| Activity |
Write the next part of the passage on Jackson's early law career in Tennessee, picking up after its final sentence.

Despite all this, in 1787 Jackson, now twenty, received his license to practice law. He had grown into a man just short of handsome, above six feet tall, lean and somewhat gaunt with deep, piercing, steel-blue eyes and a great shock of reddish-brown hair on his forehead. Perceptively, Jackson concluded that the Tennessee territory on the western side of the Alleghenies was a smart place to start a legal practice. Tennessee was still largely Indian land,*
 
17
settled by Americans just eighteen years earlier—and then by just one person, a man named William Bean. But raw new territories often provided spectacular opportunities for men learned in law, since there were always boundary disputes and property sales to be settled, wills and deeds to be drawn up, even the territorial laws themselves had to be written—all this in addition to the defense or prosecution of the abnormally large number of killers, thieves, and other miscreants who tended to inhabit such wildernesses.

Within a year Jackson was appointed to the post of territorial prosecutor and within another he was made United States attorney general for the territory. He settled in a dingy little hamlet consisting of about fifty primitive log houses on the Cumberland River at what is now the city of Nashville.

Tennessee was where Jackson fought his first duel, also within a year of his arrival,*
 
18
and within yet another he met and married his wife, twenty-two-year-old Rachel Robards. The circumstances of this last were to cause Jackson much trouble (and dueling) throughout his life, because both he and Rachel had relied on reports from Kentucky—where her first husband had gone after he left her—that a divorce had been granted there. When that news proved to be untrue, occasionally rude comments were circulated by the ambitious Jackson’s growing number of detractors to the effect that he was an adulterer and she a bigamist, and Jackson spent no small amount of time challenging any and all of these assertions.

[Collected data]
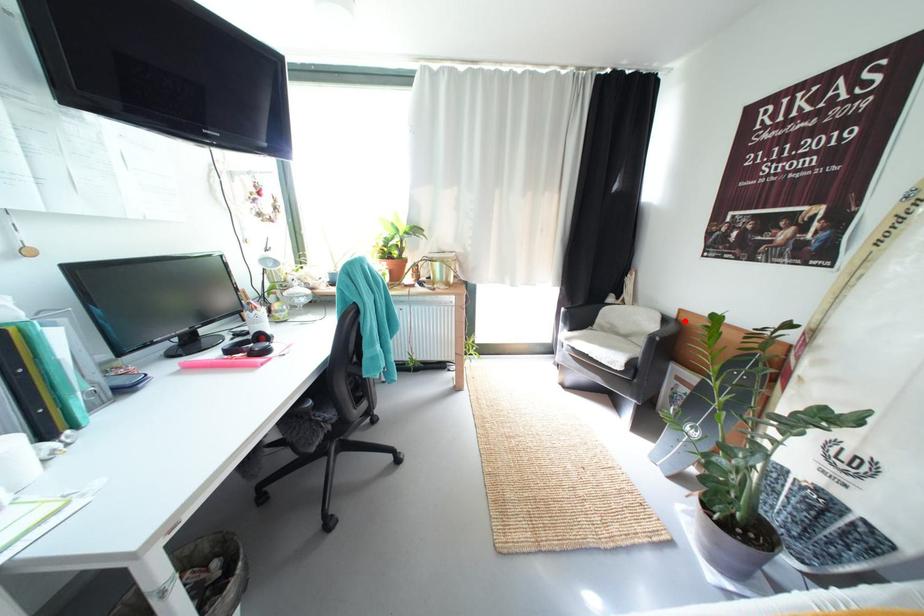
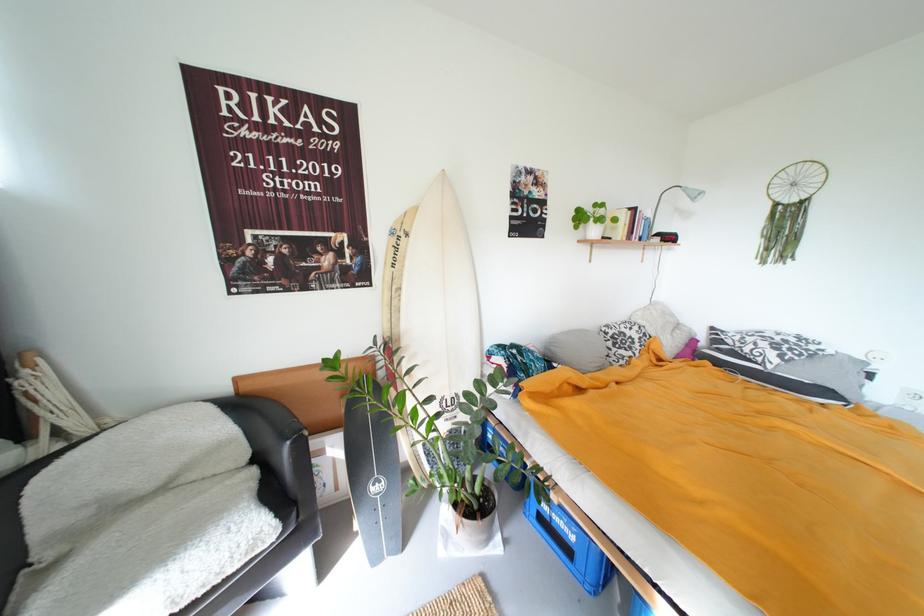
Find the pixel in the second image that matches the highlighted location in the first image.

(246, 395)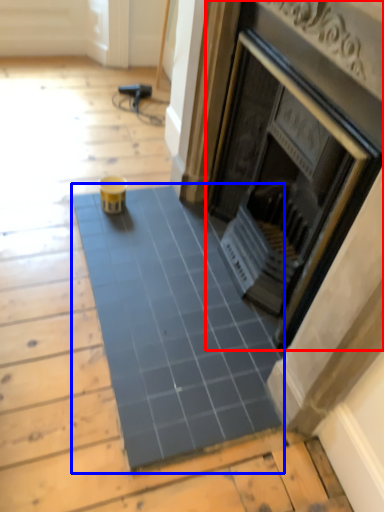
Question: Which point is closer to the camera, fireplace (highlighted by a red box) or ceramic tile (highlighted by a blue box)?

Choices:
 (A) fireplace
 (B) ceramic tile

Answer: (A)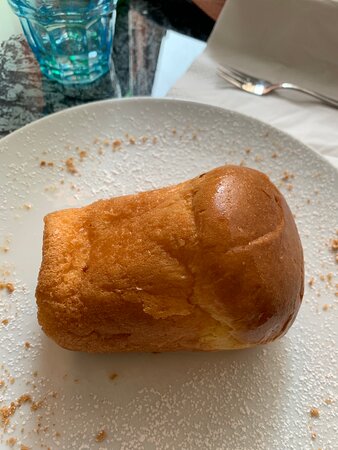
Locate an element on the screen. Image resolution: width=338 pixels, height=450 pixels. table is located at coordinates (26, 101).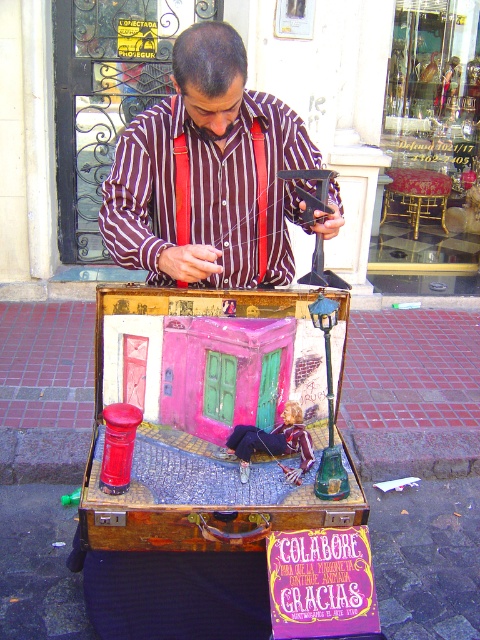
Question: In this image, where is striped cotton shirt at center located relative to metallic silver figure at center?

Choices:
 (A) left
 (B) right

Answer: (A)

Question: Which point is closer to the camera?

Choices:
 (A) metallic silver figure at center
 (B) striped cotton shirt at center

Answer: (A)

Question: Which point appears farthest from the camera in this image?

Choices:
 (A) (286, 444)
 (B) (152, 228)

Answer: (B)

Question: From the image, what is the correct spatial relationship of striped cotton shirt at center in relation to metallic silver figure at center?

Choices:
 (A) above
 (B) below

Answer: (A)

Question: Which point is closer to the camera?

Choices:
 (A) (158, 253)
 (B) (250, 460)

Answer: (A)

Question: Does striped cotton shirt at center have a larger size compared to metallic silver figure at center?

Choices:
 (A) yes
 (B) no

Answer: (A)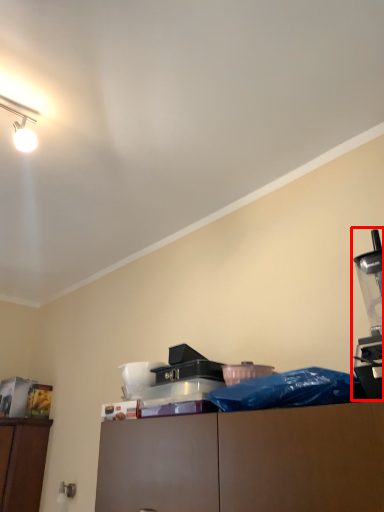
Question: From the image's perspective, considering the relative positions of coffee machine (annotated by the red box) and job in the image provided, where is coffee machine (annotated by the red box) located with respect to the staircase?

| Reply |
As time went by Jackson progressed from prosecutor to judge, at the same time acquiring vast amounts of land in the area, upon which, using slave labor, he raised cotton, corn, and wheat and eventually built his splendid mansion, the Hermitage. He also built up one of the finest stables of racehorses in the South, winning (or losing, as the case sometimes was) large sums of money. Almost from the moment of his arrival in Tennessee Jackson’s career was meteoric. In 1796 he was elected to the U.S. House of Representatives; in 1797 he was elected to the U.S. Senate; in 1802 he was elected major general of the Tennessee militia.*
 
19

By this time the Jacksons had a growing brood in their household. After Rachel lost a number of infants in childbirth, the couple began taking in orphans or children whose parents were unable to properly care for them; one of these was legally adopted and christened Andrew Jackson, Jr.

During this period there were, occasionally, unfortunate vicissitudes. In 1806 Jackson became, arguably, the best pistol shot in Tennessee after killing a man named Charles Dickinson (whom everybody had
said
was the best shot in Tennessee) in a duel over a horseracing bet. In 1803 he had gotten into a dispute with then Tennessee governor John “Nolichucky Jack” Sevier, an old rival whom Jackson had publicly exposed for perpetrating large real estate frauds. When Sevier retaliated by insulting Mrs. Jackson regarding her alleged adultery, he was promptly challenged to a duel.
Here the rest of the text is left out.